The talismanic pendant is from central Sulawesi (formerly, the Celebes) in Eastern Indonesia. It is part of a highly unusual group of ornaments cast by the lost wax method in Sulawesi that were used as ceremonial regalia and as wedding gifts from the groom’s family to the bride’s. The hollowed centre is believed to represent the female genitalia and the horn-like elements on the top are to represent buffalo horns, and those on the sides, the pincers of crabs (Taylor & Aragon, 1991, p. 194). The shape is a legacy of much earlier Austronesian heritage – similarly shaped ornaments are found among the Austronesian-speaking peoples of Luzon in the southern Philippines to the peoples of north Sumatra to the Tanimbar Archipelago in Indonesia (Benitez-Johannot, 2007. p. 230).
The taijanja here could have been worn as a pendant but also attached to a headdress. Sometimes such examples were worn by transvestite shamans during public ceremonies, but also by adolescent girls during puberty rights. They became heirloom items and later tended to be kept almost as sacred objects rather than being worn.
For a very similar example in the Smithsonian, see Taylor & Aragon (1991, p. 192).
The item is stable and with two eyelets at the top for suspension allowing it to be readily worn as a pendant.
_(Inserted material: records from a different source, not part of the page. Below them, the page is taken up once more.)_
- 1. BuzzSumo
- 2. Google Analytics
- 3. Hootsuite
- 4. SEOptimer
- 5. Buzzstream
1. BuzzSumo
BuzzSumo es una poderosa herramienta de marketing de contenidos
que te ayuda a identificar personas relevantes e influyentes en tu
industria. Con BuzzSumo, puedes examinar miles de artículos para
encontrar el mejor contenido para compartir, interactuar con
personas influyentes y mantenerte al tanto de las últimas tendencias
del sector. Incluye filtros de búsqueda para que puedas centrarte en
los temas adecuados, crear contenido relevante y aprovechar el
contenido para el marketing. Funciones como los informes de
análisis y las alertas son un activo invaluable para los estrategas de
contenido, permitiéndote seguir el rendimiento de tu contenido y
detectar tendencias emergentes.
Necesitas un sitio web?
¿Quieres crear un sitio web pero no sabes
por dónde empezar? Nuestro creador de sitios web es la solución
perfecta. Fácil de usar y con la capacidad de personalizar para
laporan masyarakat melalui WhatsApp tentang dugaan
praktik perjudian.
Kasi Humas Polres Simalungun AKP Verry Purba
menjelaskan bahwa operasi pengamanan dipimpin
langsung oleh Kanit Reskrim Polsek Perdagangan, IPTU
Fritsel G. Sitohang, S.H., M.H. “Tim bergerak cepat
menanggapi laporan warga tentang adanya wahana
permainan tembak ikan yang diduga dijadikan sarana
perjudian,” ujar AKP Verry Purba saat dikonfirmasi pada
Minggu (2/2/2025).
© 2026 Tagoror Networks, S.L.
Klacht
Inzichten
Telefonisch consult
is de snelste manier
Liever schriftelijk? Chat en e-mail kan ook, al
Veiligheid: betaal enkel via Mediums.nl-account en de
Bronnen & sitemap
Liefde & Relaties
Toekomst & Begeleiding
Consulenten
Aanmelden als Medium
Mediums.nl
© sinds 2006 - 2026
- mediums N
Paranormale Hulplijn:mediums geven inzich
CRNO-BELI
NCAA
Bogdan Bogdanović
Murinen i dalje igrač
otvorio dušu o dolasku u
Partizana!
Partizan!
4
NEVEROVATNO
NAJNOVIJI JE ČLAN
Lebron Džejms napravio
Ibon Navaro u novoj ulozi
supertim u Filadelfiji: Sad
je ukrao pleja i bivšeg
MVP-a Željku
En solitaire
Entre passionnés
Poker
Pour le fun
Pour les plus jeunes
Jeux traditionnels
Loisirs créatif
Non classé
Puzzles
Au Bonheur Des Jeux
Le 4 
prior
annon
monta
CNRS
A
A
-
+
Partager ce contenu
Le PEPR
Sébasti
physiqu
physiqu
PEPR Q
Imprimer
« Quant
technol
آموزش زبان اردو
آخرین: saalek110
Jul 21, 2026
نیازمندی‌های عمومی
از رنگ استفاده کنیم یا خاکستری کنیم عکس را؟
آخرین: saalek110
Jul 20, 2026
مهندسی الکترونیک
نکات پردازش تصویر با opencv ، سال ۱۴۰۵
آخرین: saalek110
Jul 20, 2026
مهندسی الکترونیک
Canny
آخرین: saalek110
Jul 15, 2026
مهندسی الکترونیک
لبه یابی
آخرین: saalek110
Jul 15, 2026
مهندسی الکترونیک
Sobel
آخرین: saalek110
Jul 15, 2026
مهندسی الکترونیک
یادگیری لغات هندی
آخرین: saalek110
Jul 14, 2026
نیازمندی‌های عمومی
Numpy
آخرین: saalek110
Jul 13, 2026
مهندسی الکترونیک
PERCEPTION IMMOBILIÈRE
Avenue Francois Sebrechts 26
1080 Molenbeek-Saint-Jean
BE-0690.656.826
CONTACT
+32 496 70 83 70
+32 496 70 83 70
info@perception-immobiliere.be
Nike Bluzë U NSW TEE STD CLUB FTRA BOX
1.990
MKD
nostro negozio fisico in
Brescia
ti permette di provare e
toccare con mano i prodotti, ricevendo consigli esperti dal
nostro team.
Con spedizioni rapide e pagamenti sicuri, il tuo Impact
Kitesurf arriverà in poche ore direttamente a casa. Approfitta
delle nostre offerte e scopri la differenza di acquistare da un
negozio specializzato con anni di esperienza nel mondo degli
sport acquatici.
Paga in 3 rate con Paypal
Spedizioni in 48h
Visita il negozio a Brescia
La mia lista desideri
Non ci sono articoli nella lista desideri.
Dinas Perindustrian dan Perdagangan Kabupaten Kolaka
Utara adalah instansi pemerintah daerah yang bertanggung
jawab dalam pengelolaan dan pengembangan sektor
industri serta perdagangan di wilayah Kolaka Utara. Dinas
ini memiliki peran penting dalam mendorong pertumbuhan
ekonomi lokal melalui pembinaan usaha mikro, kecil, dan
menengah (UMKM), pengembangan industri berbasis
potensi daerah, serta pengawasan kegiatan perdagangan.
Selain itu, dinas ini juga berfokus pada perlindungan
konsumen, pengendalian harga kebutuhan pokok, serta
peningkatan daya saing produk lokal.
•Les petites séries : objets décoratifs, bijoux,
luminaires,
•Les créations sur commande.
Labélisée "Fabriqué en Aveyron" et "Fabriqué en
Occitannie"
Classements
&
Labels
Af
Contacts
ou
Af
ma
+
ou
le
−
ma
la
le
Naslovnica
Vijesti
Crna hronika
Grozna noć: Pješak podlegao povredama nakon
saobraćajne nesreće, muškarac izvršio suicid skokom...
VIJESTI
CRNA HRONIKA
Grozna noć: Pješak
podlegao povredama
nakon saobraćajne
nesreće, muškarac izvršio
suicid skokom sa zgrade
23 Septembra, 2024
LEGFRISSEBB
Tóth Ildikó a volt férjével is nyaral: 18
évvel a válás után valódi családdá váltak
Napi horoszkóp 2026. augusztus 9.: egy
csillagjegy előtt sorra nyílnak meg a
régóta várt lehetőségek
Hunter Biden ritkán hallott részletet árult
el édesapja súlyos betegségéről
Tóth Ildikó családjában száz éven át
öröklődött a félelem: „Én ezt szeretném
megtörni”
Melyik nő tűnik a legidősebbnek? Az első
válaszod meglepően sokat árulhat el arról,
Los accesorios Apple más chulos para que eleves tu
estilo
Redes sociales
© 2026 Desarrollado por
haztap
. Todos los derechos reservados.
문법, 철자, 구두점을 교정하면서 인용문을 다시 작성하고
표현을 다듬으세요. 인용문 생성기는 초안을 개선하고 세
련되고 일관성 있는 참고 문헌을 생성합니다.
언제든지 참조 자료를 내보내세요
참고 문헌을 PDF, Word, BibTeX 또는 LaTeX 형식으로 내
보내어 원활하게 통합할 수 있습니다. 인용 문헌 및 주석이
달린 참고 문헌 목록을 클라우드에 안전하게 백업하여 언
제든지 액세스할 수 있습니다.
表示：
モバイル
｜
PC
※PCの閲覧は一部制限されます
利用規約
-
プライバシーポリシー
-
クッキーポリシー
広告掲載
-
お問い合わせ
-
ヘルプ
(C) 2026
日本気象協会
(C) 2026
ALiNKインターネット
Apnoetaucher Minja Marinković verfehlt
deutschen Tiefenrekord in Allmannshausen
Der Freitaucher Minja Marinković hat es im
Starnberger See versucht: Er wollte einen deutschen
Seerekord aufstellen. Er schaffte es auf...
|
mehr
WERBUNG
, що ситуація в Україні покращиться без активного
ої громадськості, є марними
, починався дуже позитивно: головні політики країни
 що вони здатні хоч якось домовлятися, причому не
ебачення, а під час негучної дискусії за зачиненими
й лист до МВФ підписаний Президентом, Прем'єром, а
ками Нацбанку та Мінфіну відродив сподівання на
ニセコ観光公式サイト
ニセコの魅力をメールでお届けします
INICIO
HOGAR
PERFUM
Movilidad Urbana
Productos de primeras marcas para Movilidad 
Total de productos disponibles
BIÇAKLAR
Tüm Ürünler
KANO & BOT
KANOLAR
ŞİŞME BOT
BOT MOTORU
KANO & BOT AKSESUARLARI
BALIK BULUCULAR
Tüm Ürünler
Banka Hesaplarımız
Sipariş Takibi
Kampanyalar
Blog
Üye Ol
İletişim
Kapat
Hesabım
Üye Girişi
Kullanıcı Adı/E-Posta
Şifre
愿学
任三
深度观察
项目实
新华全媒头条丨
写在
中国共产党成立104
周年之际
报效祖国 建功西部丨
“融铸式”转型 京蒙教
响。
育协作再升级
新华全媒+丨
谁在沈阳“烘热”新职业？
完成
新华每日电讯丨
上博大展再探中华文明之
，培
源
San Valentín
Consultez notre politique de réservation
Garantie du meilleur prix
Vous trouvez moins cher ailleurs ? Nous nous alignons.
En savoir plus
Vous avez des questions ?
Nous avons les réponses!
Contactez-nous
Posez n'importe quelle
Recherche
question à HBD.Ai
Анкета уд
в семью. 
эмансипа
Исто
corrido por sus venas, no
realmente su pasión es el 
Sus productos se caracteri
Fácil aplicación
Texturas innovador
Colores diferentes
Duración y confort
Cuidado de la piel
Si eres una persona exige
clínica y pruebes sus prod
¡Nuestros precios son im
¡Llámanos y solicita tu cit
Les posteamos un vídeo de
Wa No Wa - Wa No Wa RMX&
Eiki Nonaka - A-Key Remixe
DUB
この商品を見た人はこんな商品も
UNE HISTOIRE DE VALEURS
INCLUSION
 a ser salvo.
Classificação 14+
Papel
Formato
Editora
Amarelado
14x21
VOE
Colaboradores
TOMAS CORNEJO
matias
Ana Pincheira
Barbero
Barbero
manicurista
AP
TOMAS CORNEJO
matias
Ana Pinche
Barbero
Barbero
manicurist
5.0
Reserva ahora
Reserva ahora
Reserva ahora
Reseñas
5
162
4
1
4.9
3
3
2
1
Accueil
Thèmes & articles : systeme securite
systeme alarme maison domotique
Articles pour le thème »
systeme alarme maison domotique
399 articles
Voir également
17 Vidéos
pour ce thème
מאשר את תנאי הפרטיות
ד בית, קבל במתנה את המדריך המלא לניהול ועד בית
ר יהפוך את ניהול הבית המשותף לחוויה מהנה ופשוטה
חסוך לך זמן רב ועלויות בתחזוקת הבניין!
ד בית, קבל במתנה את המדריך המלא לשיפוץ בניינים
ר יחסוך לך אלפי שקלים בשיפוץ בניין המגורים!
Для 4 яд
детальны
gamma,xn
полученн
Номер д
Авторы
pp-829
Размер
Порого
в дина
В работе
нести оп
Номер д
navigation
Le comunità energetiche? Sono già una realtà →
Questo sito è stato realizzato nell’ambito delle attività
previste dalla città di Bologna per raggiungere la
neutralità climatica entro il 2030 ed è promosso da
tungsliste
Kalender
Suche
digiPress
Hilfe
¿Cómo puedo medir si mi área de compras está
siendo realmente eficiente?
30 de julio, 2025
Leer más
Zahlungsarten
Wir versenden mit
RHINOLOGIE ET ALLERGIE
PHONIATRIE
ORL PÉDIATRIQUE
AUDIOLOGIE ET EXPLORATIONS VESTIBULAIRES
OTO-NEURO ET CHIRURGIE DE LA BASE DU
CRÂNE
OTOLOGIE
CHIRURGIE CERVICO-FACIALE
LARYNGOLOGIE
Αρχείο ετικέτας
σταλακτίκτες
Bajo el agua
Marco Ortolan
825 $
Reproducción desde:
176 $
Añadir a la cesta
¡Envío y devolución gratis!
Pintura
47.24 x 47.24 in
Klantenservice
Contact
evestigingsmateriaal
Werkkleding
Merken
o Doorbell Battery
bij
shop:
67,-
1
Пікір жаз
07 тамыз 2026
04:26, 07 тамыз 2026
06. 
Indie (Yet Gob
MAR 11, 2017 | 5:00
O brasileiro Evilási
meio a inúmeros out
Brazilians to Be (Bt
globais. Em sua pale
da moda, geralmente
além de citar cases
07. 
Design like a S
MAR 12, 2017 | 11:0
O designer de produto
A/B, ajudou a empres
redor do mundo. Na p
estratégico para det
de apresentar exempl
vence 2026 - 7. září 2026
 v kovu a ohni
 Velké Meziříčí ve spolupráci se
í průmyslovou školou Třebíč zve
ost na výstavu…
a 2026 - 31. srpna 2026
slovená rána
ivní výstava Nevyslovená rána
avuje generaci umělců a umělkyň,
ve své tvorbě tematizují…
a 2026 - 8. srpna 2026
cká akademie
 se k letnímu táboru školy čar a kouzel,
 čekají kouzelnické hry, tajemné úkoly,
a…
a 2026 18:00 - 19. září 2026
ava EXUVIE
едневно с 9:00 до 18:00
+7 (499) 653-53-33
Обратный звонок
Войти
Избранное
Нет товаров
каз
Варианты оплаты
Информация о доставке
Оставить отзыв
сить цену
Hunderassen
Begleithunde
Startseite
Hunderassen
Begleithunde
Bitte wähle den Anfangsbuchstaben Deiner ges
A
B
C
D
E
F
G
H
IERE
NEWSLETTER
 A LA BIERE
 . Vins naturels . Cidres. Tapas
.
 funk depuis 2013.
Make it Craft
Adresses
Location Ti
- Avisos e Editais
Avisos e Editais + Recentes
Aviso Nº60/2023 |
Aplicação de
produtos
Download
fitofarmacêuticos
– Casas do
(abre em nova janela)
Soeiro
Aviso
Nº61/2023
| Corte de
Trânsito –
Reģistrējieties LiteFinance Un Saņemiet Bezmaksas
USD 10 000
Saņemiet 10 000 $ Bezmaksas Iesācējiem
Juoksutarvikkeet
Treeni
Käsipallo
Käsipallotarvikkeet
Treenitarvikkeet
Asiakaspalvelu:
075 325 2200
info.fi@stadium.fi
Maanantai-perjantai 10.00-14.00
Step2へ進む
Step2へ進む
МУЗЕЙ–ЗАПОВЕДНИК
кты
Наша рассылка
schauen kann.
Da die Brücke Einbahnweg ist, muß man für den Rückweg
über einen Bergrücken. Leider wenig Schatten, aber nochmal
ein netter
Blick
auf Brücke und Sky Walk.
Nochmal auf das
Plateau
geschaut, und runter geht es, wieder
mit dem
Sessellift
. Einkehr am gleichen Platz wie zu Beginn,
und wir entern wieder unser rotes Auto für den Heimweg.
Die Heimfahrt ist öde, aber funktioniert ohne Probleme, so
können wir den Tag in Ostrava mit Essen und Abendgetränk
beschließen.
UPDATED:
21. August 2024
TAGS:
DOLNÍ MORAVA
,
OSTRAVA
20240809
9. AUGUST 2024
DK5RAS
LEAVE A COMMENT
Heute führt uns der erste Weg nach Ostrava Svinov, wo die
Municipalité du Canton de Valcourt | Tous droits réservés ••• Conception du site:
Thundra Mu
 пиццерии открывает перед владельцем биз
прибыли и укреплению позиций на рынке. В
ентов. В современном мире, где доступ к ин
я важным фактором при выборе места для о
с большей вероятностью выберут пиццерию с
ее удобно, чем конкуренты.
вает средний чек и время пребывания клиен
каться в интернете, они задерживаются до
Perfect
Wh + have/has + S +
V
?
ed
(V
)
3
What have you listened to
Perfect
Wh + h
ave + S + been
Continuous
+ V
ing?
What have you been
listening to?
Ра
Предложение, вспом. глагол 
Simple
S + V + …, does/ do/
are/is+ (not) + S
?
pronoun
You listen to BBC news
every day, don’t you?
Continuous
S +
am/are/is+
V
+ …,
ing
Benitez-Johannot, P. (ed.), Paths of Origins: The Austronesian Heritage in the Collections of the National Museum of the Philippines, the Museum Nasional Indonesia and the Netherlands Rijksmuseum voor Volkenkunde, ArtPostAsia, 2007.
Taylor, P.M. & L.V. Aragon, Beyond the Java Sea: Art of Indonesia’s Outer Islands, National Museum of Natural History/Harry N. Abrams, Inc,1991.